CBS and Viacom have announced their plans to merge. It won’t be a merge specifically, but a re-merge, let’s say, since CBS first spun off Viacom in the ’70s, the companies have already got back together once, then separated again. The latest merger comes in the context of a push for scale across the media and entertainment industry, especially in the field of streaming space. Shari Redstone is set to be the chairman of the merged entity. She has already controlled both companies through her family’s company, National Amusements. Bob Bakish will be the CEO of the combined entity. He is currently in charge at Viacom. The new company will reportedly be called ViacomCBS.
Viacom CBS and it’s hurdles
There have been plenty of obstacles on the road to the merger. After CBS and Viacom last separated, in 2006, National Amusements was roiled by a messy family-succession saga. Since then, Les Moonves, one of the leaders at CBS, vigorously opposed Redstone’s push to merge the companies.
CBS even sued Redstone last year, alleging that she was trying to force a deal on unfavorable terms. However afterward, Moonves resigned as CBS chairman and CEO. Reportedly, 12 women told The New Yorker’s Ronan Farrow that Moonves sexually abused them. CBS then fired Moonves and yanked his severance. Even with Moonves gone, the path to a deal was difficult. A legal settlement imposed conditions on future merger moves, including the acquiescence of two-thirds of CBS’s independent directors. Joe Ianniello, who was Moonves’s interim replacement, also brought with him a history of opposition to the deal.

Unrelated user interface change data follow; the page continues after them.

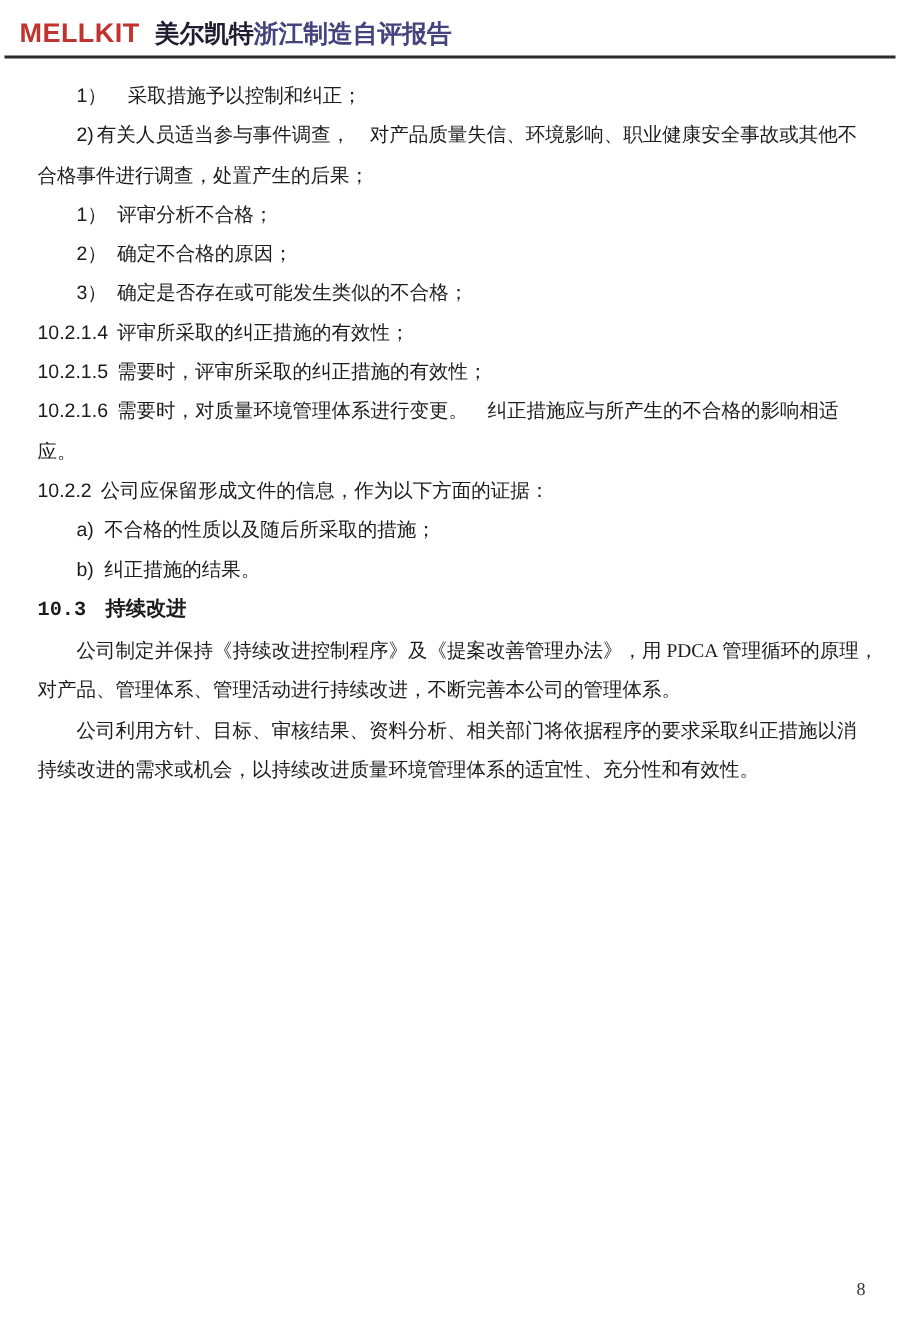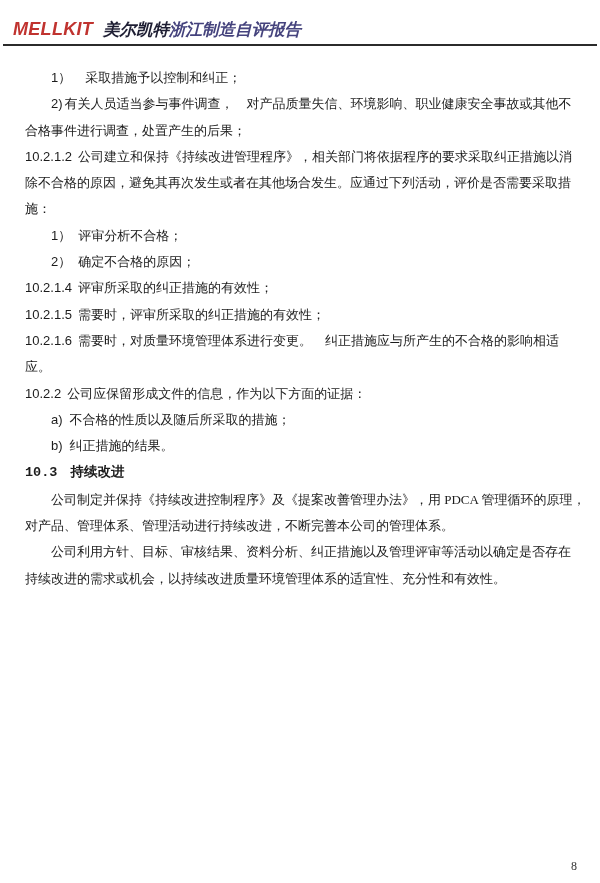--- a/index.html
+++ b/index.html
@@ -14,11 +14,10 @@
 
   
   header{
-    margin:11px 3px;
+    margin:4px 3px;
     padding:8px 0 3px 10px;
     border-bottom:2px solid #2b2b2b;
     white-space:nowrap;
-    font-style:italic;
   }
   .brand{
     font-family:"Liberation Sans",sans-serif;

The deal has not yet done with its obstacles
The CBS–Viacom merger news will reportedly stay in the headlines for quite some time to come. It will need to clear regulators. Experts suspect that shareholders might throw obstacles in the way. According to reports, the biggest independent holder of voting stock in both companies already warned that his lawyers are at work. It seems that executing the deal is surely going to be a messy business. It’s not clear now whether the companies are a good match or not culturally as turf battles could ensue as they work out how to team up and even staff from the executive level on down could quit. The new company plans to save at least $500 million in dreaded synergies.